Ce document précise les réalisations concrètes en matière de suivi, d’accompagnement et d’encadrement professionnel des personnes, notamment :

• les moyens affectés à la réalisation de ces actions ;

• le profil et les caractéristiques des personnes embauchées ;

• la nature, l’objet et la durée des actions de suivi individualisé et d’accompagnement professionnel des personnes ;

• les propositions éventuelles en matière d’action sociale à l’adresse des personnes concernées ;

• les propositions d’orientation professionnelle, de formation et d’emploi faites aux personnes ainsi que les suites qui leur ont été données ;

• les résultats concernant l’accès et le retour à l’emploi des personnes.

B. Le contrôle par l’autorité administrative

Il incombe au préfet de région de contrôler l’exécution de l’avenant au contrat d’objectifs et de moyens. L’entreprise adaptée est tenue de lui fournir, à sa demande, toutes les données permettant d’attester de la bonne exécution de l’avenant, de la réalité des actions d’accompagnement et de formation, et leurs résultats.

En cas de non-respect des dispositions de l’avenant par l’entreprise adaptée, le préfet l’informe par lettre recommandée de l’éventualité d’une résiliation de celui-ci. L’entreprise dispose d’un délai de 1 mois pour faire connaître ses observations.

A noter : Lorsque l’aide financière versée par l’Etat a été obtenue à la suite de fausses déclarations, à divers stades de la procédure – lors de la candidature, de la signature du contrat d’objectifs et de moyens… –, le préfet est compétent pour résilier l’avenant, après avoir observé une procédure invitant notamment l’entreprise adaptée à apporter ses observations. Les sommes indûment perçues ouvrent droit pour l’Etat au reversement.

En cas de résiliation de l’avenant, les contrats de travail en cours se poursuivent jusqu’à leur terme. Cependant, l’entreprise ne bénéficie d’aucune aide financière pour la période qui reste à s’écouler avant le terme des contrats visés.

Évaluation de l’expérimentation du CDD « Tremplin »

L’évaluation précise de l’expérimentation des CDD « Tremplin » par un comité scientifique doit donner lieu à la remise au ministre du Travail d’un rapport intermédiaire au plus tard 12 mois avant le terme de l’expérimentation, soit fin décembre 2022. A cette date, un rapport final sera présenté par le gouvernement au Parlement, destiné à évaluer l’impact sur l’accès à l’emploi des travailleurs reconnus handicapés, sur les formations suivies ainsi que les conséquences sur les finances publiques.

A l’été 2021, 321 entreprises adaptées étaient identifiées dans cette liste, selon le site officiel de l’administration, service-public.fr.

Quelques aspects procéduraux

Le cahier des charges national de l’expérimentation précise le cadre d’intervention – le territoire national –, les modalités de mise en œuvre et de financement ainsi que les conditions d’évaluation de l’expérimentation.
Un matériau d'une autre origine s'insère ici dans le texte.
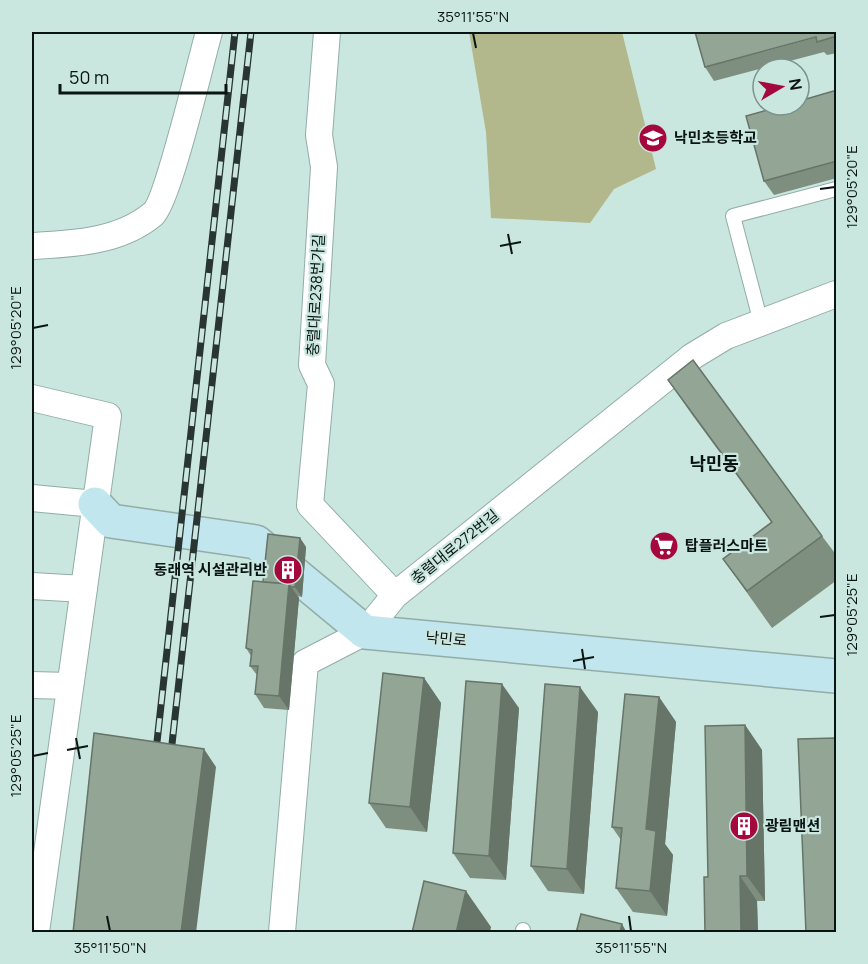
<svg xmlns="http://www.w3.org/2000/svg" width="868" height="964" font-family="Manrope,'Noto Sans KR',sans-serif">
	<rect width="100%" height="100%" fill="#c9e6df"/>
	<path fill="#b2b78c" d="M469 32H622L656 169 614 189 590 223 491 218 486 132Z"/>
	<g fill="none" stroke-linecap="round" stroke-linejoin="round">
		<g stroke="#92ada7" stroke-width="16">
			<path id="service" d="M761 323 733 216 836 189
				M523 932V930"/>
		</g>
		<g stroke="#92ada7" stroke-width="28">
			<path id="minor" d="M327 32 319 135 324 167 312 365 321 384 310 505 395 595
				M32 246C72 244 120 242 153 214 168 201 201 60 209 32
				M32 398 108 416 36 932
				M32 498 95 504
				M32 586 84 589
				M32 685 70 686
				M282 932 305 663 365 632 395 595 693 356 726 336 836 294"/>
		</g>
		<g stroke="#92ada7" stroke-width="36">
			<path id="secondary" d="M95 504 111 521 256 542 365 632 836 676"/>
		</g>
		<use href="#service" stroke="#fff" stroke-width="14"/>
		<use href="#minor" stroke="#fff" stroke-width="26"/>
		<use href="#secondary" stroke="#c2e6ed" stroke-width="33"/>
		<g stroke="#283532" stroke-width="7">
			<path id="rail" d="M155 760 235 32
				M170 762 251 32"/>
		</g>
		<use href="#rail" stroke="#c9e6df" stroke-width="4.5" stroke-dasharray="14" stroke-linecap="butt"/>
	</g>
	<path fill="#7e8e7f" d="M837 32V53L827 55 824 52 714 81 705 67Z
		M837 90V178L774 195 764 181Z
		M668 380 822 536 837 556V580L772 628 723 559 771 522 693 416Z
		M300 538 306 547 302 597 298 596 299 598 289 710 264 708 255 694 257 675 250 666 251 656 246 648 263 582Z
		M424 678 441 703 427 832 386 828 369 803Z
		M659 697 676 722 665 844 673 855 667 916 633 912 616 888 621 840 612 827Z
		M519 708 506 880 470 878 453 853Z
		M598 712 584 894 548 891 531 866Z
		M745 725 762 750 765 901H757L758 933H705Z"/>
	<path fill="#677468" d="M300 538 306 547 302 597 295 587Z
		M289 584 299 598 289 710 279 696Z
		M424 678 441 703 427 832 410 807Z
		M502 684 519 708 506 880 489 856Z
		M580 687 598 712 584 894 567 869Z
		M659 697 676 722 665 844 673 855 667 916 650 891 646 829Z
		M745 725 762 750 765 901 747 876Z
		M204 749 216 767 196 933H181Z
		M740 876 757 901 758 933H741Z
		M466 891 491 927 490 933H456Z
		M622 924 627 933H620Z"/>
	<path fill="#93a594" stroke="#677468" stroke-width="1.5" d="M695 32H837V36L817 42 816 37 705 67Z
		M837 90V161L764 181 746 116 785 105H799V101Z
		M693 360 822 536 747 591 723 559 772 522 668 380Z
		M268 534 300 538 295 587H291L289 584 263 582Z
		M253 581 289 584 279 696 255 694 258 666H250L252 650 246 648Z
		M383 673 424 678 410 807 369 803Z
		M466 681 502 684 489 856 453 853Z
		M545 684 580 687 567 869 531 866Z
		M625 694 659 697 646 829 656 831 650 891 616 888 622 828 612 827Z
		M745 725 747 876H740L741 933H705L704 877H708L705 726Z
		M94 733 204 749 181 933H73Z
		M836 738 837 759V933H806L798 739Z
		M424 881 466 891 456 933H412Z
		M581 914 622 924 620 933H576Z"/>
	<path fill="none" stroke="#0a1412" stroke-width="2" d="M473 33 476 48M820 189 835 187M508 234 512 254M500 246 521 242M33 328 48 325M820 617 835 615M582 649 585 669M573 661 594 657M76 738 80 759M67 750 88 746M33 756 48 753M107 916 110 931M629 916 631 931"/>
	<defs>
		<g id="school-disc" transform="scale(1.5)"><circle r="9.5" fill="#a4083c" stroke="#c9e6df"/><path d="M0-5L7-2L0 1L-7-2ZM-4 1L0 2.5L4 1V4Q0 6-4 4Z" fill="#fff"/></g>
		<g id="supermarket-disc" transform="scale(1.5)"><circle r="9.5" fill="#a4083c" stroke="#c9e6df"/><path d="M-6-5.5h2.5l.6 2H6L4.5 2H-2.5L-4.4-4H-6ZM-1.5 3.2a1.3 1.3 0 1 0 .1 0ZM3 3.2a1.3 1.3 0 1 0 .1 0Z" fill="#fff"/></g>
		<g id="building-disc" transform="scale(1.5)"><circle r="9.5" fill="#a4083c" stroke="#c9e6df"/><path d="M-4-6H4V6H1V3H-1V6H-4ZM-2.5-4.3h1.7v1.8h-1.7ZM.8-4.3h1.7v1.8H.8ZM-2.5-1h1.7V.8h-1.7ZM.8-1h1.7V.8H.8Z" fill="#fff"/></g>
	</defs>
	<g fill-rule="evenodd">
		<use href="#school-disc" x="653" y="138"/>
		<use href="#supermarket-disc" x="664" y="546"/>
		<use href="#building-disc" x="288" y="570"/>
		<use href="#building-disc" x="744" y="826"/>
	</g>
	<g text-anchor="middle" stroke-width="4.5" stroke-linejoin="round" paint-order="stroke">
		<g font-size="15" font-weight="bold" fill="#0a1412" stroke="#c9e6df" text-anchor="start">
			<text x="674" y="143">낙민초등학교</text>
			<text x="685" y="551">탑플러스마트</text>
			<text x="267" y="575" text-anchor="end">동래역 시설관리반</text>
			<text x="765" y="831">광림맨션</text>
		</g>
		<g font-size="15" fill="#0a1412" stroke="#c9e6df">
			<text transform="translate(316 295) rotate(-87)" y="5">충렬대로238번가길</text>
			<text transform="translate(455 547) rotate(-39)" y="5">충렬대로272번길</text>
			<text transform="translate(446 639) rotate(5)" y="5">낙민로</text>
		</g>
		<g font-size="18" font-weight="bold" fill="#0a1412" stroke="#c9e6df">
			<text x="714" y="470">낙민동</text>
		</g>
	</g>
	<rect width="868" height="964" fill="none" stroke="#c9e6df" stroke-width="66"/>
	<g transform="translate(781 87) rotate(80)"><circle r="28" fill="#c9e6df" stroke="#7d928d" stroke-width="1.5"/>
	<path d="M0-4.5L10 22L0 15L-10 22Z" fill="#a4083c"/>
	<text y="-9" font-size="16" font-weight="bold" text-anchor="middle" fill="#0a1412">N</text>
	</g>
	<path d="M60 84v9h166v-9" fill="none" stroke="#0a1412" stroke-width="3"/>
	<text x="69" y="84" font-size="18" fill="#0a1412" stroke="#c9e6df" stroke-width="4.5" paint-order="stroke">50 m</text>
	<rect x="33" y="33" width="802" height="898" fill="none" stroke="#0a1412" stroke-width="2"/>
	<g font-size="15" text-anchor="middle" fill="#0a1412">
		<text x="473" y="22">35°11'55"N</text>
		<text transform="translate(852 187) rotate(-90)" y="5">129°05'20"E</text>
		<text transform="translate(16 328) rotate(-90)" y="5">129°05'20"E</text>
		<text transform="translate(852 615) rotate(-90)" y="5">129°05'25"E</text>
		<text transform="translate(16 756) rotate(-90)" y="5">129°05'25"E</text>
		<text x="110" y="953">35°11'50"N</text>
		<text x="631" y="953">35°11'55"N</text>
	</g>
</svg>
En outre, ce cahier des charges comprend le dossier de candidature à déposer auprès de la direction régionale de l’économie, de l’emploi, du travail et des solidarités (Dreets) compétente. Ce document est accessible sur le site du ministère du Travail.

Les candidatures sont instruites par le préfet de région selon les critères et les modalités du cahier des charges. Le représentant de l’Etat rend un avis qu’il transmet à la délégation générale à l’emploi et à la formation professionnelle (DGEFP) et au comité de suivi de l’expérimentation. Ledit comité procède à l’examen des dossiers de candidature et des avis formulés par le préfet, et adresse au ministre du Travail des propositions en vue de l’établissement de la liste des entreprises retenues.

Cette liste est arrêtée au titre de chaque période couverte par l’appel à candidatures.

Un avenant au contrat d’objectif triennal signé par les entreprises adaptées est conclu pour la mise en œuvre des CDD « Tremplin ». Il détermine notamment le nombre de postes aidés, les modalités et moyens d’accompagnement, d’encadrement et de formation professionnelle des bénéficiaires, les engagements en termes de moyens, d’accès et de retour à l’emploi, les indicateurs des résultats et les modalités de suivi et d’évaluation de l’expérimentation.